|Rights and Responsibilities of Participants in Networked Communities|
source ref: ebooknet.html
STATEMENT OF PURPOSE
Participation in electronically networked communities is growing by leaps and bounds. The environments for networking include the Internet, commercial network service providers, local bulletin boards, and both intra- and inter-enterprise networks. Network-based businesses are proliferating and growing, and non-profit networks, particularly those that serve the research and education communities, are rapidly expanding their services.
Growth in electronic networking raises many policy issues. How much, if at all, can network service providers restrict access to or specific uses of their services? How much, if any, responsibility do network service providers have to safeguard the privacy or proprietary interests of their users? How do the expectations of individual and corporate network users accord with existing laws? The responses of the general public, private organizations, and government to these questions will shape the progress and impact of electronic networking in U.S. society.
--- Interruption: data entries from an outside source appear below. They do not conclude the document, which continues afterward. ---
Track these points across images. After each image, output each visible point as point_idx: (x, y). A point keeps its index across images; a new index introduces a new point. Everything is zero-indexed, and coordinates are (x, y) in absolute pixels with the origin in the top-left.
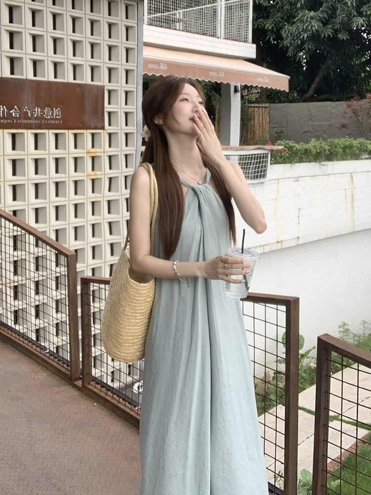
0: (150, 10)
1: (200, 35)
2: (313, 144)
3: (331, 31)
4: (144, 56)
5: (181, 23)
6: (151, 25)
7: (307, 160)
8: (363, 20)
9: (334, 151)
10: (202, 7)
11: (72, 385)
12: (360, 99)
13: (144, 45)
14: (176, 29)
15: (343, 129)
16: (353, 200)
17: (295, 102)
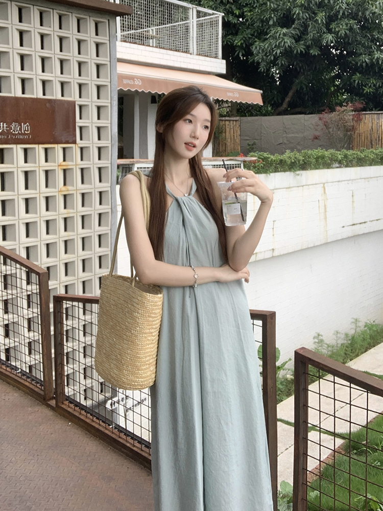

Building on its historic concern for nationwide information infrastructure, the Computer Science and Telecommunications Board (CSTB) chose to focus its second strategic forum on key policy issues associated with the conduct of electronic networking activities. It appointed a steering committee chaired by Dr. Dorothy Denning to organize the project's activities. As a first step, CSTB hosted a small workshop in November 1992. Prominent researchers and policy analysts were invited to air their views in a roundtable discussion on a variety of questions concerning rights and responsibilities in networked communities.
The present strategic forum builds on the November workshop discussions and expands the dialogue to a wider community. To achieve this broader discussion, forum panelists and moderators will explore several scenarios that illustrate the kinds of questions, issues, and choices that must be made in operating, managing, and setting policies for networked communities. The scenarios for panel discussions are described at the end of this program.